• **Exercise**:
Could you copy each of the entries below word for word, keeping every line intact?

Dataset records:

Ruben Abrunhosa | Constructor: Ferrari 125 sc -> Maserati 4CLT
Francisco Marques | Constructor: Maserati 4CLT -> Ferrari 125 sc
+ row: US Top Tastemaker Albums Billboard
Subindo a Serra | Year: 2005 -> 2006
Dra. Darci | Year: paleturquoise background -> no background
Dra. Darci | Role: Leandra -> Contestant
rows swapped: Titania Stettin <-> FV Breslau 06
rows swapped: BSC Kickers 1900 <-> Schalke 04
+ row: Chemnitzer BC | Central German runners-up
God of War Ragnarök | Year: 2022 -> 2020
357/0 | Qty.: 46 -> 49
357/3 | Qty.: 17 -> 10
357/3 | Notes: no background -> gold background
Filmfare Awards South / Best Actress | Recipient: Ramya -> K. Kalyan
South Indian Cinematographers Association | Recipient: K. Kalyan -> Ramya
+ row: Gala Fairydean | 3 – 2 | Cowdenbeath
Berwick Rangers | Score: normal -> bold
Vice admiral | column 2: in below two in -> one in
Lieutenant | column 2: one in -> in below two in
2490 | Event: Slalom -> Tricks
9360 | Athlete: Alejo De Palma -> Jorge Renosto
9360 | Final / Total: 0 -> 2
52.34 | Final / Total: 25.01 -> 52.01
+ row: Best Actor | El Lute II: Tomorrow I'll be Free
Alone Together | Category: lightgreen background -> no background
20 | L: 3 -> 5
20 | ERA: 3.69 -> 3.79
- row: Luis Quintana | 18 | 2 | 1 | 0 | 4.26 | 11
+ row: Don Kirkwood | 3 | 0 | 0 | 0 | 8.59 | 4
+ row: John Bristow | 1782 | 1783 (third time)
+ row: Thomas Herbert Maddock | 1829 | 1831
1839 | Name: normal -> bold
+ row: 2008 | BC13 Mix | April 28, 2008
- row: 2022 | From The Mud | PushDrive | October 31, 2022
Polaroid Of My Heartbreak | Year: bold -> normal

• **Answer to this task**:
Ruben Abrunhosa | Constructor: Ferrari 125 sc -> Maserati 4CLT
Francisco Marques | Constructor: Maserati 4CLT -> Ferrari 125 sc
+ row: US Top Tastemaker Albums Billboard
Subindo a Serra | Year: 2005 -> 2006
Dra. Darci | Year: paleturquoise background -> no background
Dra. Darci | Role: Leandra -> Contestant
rows swapped: Titania Stettin <-> FV Breslau 06
rows swapped: BSC Kickers 1900 <-> Schalke 04
+ row: Chemnitzer BC | Central German runners-up
God of War Ragnarök | Year: 2022 -> 2020
357/0 | Qty.: 46 -> 49
357/3 | Qty.: 17 -> 10
357/3 | Notes: no background -> gold background
Filmfare Awards South / Best Actress | Recipient: Ramya -> K. Kalyan
South Indian Cinematographers Association | Recipient: K. Kalyan -> Ramya
+ row: Gala Fairydean | 3 – 2 | Cowdenbeath
Berwick Rangers | Score: normal -> bold
Vice admiral | column 2: in below two in -> one in
Lieutenant | column 2: one in -> in below two in
2490 | Event: Slalom -> Tricks
9360 | Athlete: Alejo De Palma -> Jorge Renosto
9360 | Final / Total: 0 -> 2
52.34 | Final / Total: 25.01 -> 52.01
+ row: Best Actor | El Lute II: Tomorrow I'll be Free
Alone Together | Category: lightgreen background -> no background
20 | L: 3 -> 5
20 | ERA: 3.69 -> 3.79
- row: Luis Quintana | 18 | 2 | 1 | 0 | 4.26 | 11
+ row: Don Kirkwood | 3 | 0 | 0 | 0 | 8.59 | 4
+ row: John Bristow | 1782 | 1783 (third time)
+ row: Thomas Herbert Maddock | 1829 | 1831
1839 | Name: normal -> bold
+ row: 2008 | BC13 Mix | April 28, 2008
- row: 2022 | From The Mud | PushDrive | October 31, 2022
Polaroid Of My Heartbreak | Year: bold -> normal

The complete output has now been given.